Starbucks, Google, Amazon, Apple, Tesco, Vodaphone… I’m sure you’re all familiar with these companies. But what do they have in common? Well in recent weeks they’ve all been in the media spotlight accused of less than admirable tax-dodging activities.
On the most basic level, companies who use our infrastructure and resources ought to pay their fair share of taxes. At the moment, this is not the case. Small, independent businesses often pay more taxes, therefore contributing more to our society than big, multinational corporations like those mentioned above.
In simple terms, tax evasion is illegal, and people have gone to jail over it. And yet, tax avoidance (also known as ‘tax dodging’) is completely legal. Tax is not seen as an obligation to society, but as a cost to businesses.
More than being solely social or economic, this is a moral issue.
The Tax Dodging Bill – what is it?
Tax dodging is possible because the legislations currently in place have loopholes and blind-spots purposefully implanted by policy makers.
The new tax dodging bill has been created by a coalition of UK charities, which are calling for all political parties to pledge to introduce it within the first 100 days after the election. Its aim is to tackle corporate tax dodging in the UK and in developing countries, and to make sure that the additional revenue raised is used to fight poverty.

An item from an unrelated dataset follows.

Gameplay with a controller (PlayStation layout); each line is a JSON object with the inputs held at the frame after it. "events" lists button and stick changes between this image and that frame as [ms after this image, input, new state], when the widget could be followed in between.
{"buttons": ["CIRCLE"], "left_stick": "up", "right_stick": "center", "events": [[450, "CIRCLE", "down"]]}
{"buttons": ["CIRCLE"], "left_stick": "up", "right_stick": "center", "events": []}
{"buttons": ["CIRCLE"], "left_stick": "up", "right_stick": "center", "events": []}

This would be simultaneously good for the economy and good for society, both of which are cheated out of billions of pounds. If it’s passed, a minimum of £3.6 billion per year would be saved.
The important thing to remember is that whilst this is ambitious, it is an achievable goal. No-one is calling for a boycott of the corporations involved, as they, and the associated problem of tax dodging, are far too ingrained into our society and consumer ways for boycotts to be successful; the willpower needed to deal with the disruption it would cause to our lives is too great.
More than this, a boycott would ignore the crux of the problem: it’s the system which allows corporations to dodge their moral duty that needs changing, not just the practices of individual companies.
The general elections are fast approaching, with May 7th only months away. Right now, prospective parliamentary candidates who want to be elected are actually listening to us. They want to know what is important to us, and as a student and part of the ‘young adult’ demographic we hold significant influence over their manifestos. In the wise words of Uncle Ben, “With great power, comes great responsibility”.
85% of the British public agree that tax dodging is unfair. All political parties need to commit to do more and better represent these people – the people who hold the power to elect them.
You. Have. A. Voice. Regardless of your political affiliation, ideological values, religious beliefs, or personal preferences this is an issue that affects you and everything around you.
What can I do?
Do you have 5 minutes?
– Type ‘Tax scandal’ into Google and marvel at the corruption of our corporate tax system.
– Genuinely consider the benefits this bill could bring to our society and our economy.
– Think about voting. If you are abstaining, why? Make sure your decisions are backed up with solid arguments, as this is not the time for laziness or indifference, but for a change that WE are a part of.
All of the above and…
– Take a look at www.taxdodgingbill.org.uk
– Email your local parliamentary candidates (you can find them by clicking on the link above)
– Express your support by telling five people about this bill
All of the above and…
– Think of a way to attract attention to the campaign at your university
– Contact Oxfam, Action Aid or any of the other charities in your area to find out about local events.
For any of the above amounts of time:
Imagine an extra £3.6 billion being pumped into our economy every year.